▸ PAGE EXCERPT:
BEGIN

= Brigie de Courcy =

Irish television producer

Brigie de Courcy is an Irish television producer.

Graduating from University College Dublin (UCD) with a PhD in Drama, she began working for Raidió Teilifís Éireann (RTÉ) as an assistant script editor on the Irish soap Fair City in 2000. After a promotion to Script Editor and successful stints as Story Editor and Story Producer on Emmerdale, she transferred to the BBC. She worked as Series Story Producer on EastEnders under Kate Harwood.

This period, from 2005 to 2006, represented a return to form for the show. Criticism had been intense, with particular ire directed at "the quality of its storylines". The general recovery under Harwood, and the improvement in storylines under de Courcy, culminated in a National Television Award for most popular series, as well as EastEnderss first BAFTA nomination since 2002 and first victory since 2001. Harwood went on to become Head of Series and Serials at the BBC in October 2006, while de Courcy left shortly after for a spell in senior BBC management.

In 2008, she returned to Irish television and was appointed Executive Producer of Fair City. During her reign, the soap has received critical acclaim for its more credible, sophisticated and psychological stories. Most recently she has become Script Producer of the new animated show on RTÉ called Ballybraddan which is about hurling and was brought in to celebrate 125 years of the Gaelic Athletic Association (GAA).

END

▸ REQUIREMENT 1:
From the Brigie de Courcy profile, return the passage that begins at the words "In 2008, she" and stops after "Athletic Association (GAA).".
▸ REQUIREMENT 2:
Answer these questions from the Brigie de Courcy profile:
(a) What degree did she earn at University College Dublin?
(b) Under whom did she work as Series Story Producer on EastEnders?
(c) In what year was she appointed Executive Producer of Fair City?

▸ DATA SECTION:
BEGIN

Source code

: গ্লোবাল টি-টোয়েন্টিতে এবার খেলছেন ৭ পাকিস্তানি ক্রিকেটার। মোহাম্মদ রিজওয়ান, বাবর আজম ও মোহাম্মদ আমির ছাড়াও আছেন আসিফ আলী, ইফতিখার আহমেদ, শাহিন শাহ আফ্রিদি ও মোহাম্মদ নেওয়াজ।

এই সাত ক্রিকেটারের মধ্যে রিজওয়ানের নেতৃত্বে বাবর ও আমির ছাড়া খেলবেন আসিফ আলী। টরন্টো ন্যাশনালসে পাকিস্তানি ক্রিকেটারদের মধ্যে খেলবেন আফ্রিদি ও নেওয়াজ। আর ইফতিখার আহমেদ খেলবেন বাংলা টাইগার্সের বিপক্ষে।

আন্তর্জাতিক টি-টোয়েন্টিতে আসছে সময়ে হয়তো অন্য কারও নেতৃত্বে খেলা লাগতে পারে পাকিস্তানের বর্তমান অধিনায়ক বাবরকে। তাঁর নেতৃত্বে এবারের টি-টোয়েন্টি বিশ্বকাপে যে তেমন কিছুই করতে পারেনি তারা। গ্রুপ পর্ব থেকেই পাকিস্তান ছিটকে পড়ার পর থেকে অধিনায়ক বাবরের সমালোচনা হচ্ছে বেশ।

END

▸ EXPECTED ANSWER 1:
In 2008, she returned to Irish television and was appointed Executive Producer of Fair City. During her reign, the soap has received critical acclaim for its more credible, sophisticated and psychological stories. Most recently she has become Script Producer of the new animated show on RTÉ called Ballybraddan which is about hurling and was brought in to celebrate 125 years of the Gaelic Athletic Association (GAA).

▸ EXPECTED ANSWER 2:
(a) A PhD in Drama
(b) Kate Harwood
(c) 2008